* PASSAGE SHOWN
- Opening Delimiter -

Managing Remote Teams' Performance

Whether in recruiting or ongoing performance management of team members, being part of a remote team is not for everyone. There are some core skills we look for at Tugboat Logic:

A passion for the corporate mission.
The ability to prioritize work and adapt in a dynamic environment.
The confidence to collaborate and communicate. Frequently.
To be results-oriented with an “execution first” mindset.
To have a strong work ethic with self-direction.

From the companies’ perspective, there are key activities and attributes that must be made available to support the health and happiness of the remote team: 1) Consistency in applying performance measurement and KPI expectations. The leadership team needs to establish equal opportunities for growth and advancement regardless of location. 2) Executives need to recognize and reward consistently while proactively reaching out to people regularly to create a sense of teamwork and community 3) Every effort has to be made to over-communicate and share expectations throughout the organization to reach every team member.

Some Final Observations

The COVID-19 pandemic has already taught us some valuable lessons about managing a workforce across two countries and two time zones, and this last set of observations can set you up for success:

1) Organizational resilience: With severe travel restrictions that can cut you off from your team physically at any moment and for a prolonged period, ensure remote teams are self-sufficient with resources, support and decision making capacity that best serve their growth and development. 2) Cross-pollination: Actively develop and assign key leadership roles equally across your organization regardless of location. Ensure that a cross section of employees are involved in candidate reviews to reinforce confidence in team development. 3) Diverse and inclusive workforce: One of the most surprising and positive aspects of having a remote team is the opportunity to bring new perspectives into the company drawn from a local workforce that leverage a different cultural or socio-economic context.

- Closing Delimiter -

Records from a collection
- Opening Delimiter -

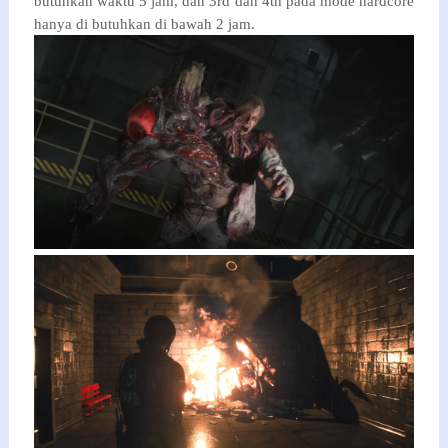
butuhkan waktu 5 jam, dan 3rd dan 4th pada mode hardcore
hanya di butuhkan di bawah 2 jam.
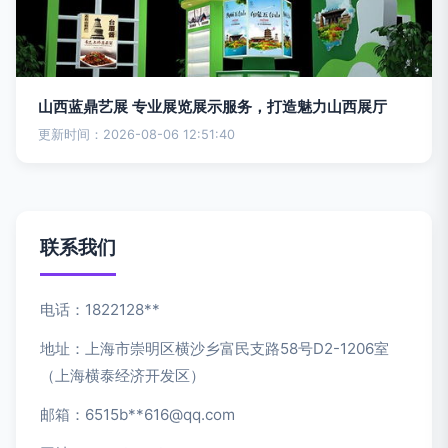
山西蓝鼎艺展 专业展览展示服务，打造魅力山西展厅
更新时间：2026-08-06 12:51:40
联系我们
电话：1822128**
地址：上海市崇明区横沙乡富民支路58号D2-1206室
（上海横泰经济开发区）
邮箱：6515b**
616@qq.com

- Closing Delimiter -

Please copy the stretch of the remote-teams text from "Managing Remote Teams'" through "ethic with self-direction.", word for word.

Managing Remote Teams' Performance

Whether in recruiting or ongoing performance management of team members, being part of a remote team is not for everyone. There are some core skills we look for at Tugboat Logic:

A passion for the corporate mission.
The ability to prioritize work and adapt in a dynamic environment.
The confidence to collaborate and communicate. Frequently.
To be results-oriented with an “execution first” mindset.
To have a strong work ethic with self-direction.